Tarkovski, espejos y paralelismos

Imaginemos a un hombre, Alexei, que en su lecho de enfermo es acosado insistentemente por las imágenes de un remoto pasado (1935?): la ausencia del padre, la madre solitaria que otea el horizonte, la llegada de otro hombre a la vida de la madre, la quema del erial cercano; segundo, la escena de la imprenta cuando la madre cree que ha cometido un error en su trabajo como correctora; también en el pasado, la escena en la que Alexei ojea las páginas de un texto de Leonardo Da Vinci; más tarde, las escena de Alexei en el colegio militar y la visita que la madre hace a la vieja casa en el campo, ocupada ahora por otras personas.



A estas imágenes del pasado se sobreponen, envueltas en un halo de onirismo, las imágenes del presente. Entonces se funden, en una serie de “espejos paralelos”, la imagen de la madre (de cuando era joven) con la de la esposa (María) –la misma actriz interpreta los dos personajes-; Ignat y Alexei, a los catorce años de edad, son interpretados por el mismo autor. Ver en la esposa un imaginario de su propia madre; ver en su propio hijo el imaginario de su propia adolescencia: Tarkovski juega con las múltiples acepciones de la palabra “espejo” (en ruso “zerkalo”, espejo, es una palabra que connota circularidad, círculo). Numerosas escenas, en donde pasado y presente se articulan como tiempos y espacios paralelos, ofrecen esta suerte de imágenes especulares y tiempos circulares.

------------------------------------

Reproduce sin cambios el fragmento del texto sobre Tarkovski que va desde "A estas imágenes" hasta "y tiempos circulares.", ambos incluidos. El material no hace falta para resolver esto.

_Conjunto de datos_.

------------------------------------

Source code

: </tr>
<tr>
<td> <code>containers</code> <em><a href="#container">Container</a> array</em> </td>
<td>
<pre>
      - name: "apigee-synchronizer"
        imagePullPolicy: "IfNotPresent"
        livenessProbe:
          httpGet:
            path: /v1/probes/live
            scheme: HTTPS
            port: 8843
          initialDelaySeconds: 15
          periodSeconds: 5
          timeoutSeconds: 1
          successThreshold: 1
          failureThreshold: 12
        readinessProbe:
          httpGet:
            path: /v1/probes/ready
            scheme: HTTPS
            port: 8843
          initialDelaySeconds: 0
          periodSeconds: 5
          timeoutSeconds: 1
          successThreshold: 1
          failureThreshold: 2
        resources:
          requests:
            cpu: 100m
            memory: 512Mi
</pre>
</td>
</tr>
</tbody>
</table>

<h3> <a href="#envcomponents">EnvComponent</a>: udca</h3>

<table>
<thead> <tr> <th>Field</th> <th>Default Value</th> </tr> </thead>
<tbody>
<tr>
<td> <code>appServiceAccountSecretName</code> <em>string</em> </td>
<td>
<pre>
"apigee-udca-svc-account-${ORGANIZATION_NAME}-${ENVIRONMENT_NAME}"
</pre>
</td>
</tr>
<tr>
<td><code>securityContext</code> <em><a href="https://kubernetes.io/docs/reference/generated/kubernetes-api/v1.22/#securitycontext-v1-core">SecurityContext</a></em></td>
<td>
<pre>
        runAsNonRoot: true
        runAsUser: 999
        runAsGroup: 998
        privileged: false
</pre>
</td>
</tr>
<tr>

------------------------------------

_Resultado del ejercicio_.
A estas imágenes del pasado se sobreponen, envueltas en un halo de onirismo, las imágenes del presente. Entonces se funden, en una serie de “espejos paralelos”, la imagen de la madre (de cuando era joven) con la de la esposa (María) –la misma actriz interpreta los dos personajes-; Ignat y Alexei, a los catorce años de edad, son interpretados por el mismo autor. Ver en la esposa un imaginario de su propia madre; ver en su propio hijo el imaginario de su propia adolescencia: Tarkovski juega con las múltiples acepciones de la palabra “espejo” (en ruso “zerkalo”, espejo, es una palabra que connota circularidad, círculo). Numerosas escenas, en donde pasado y presente se articulan como tiempos y espacios paralelos, ofrecen esta suerte de imágenes especulares y tiempos circulares.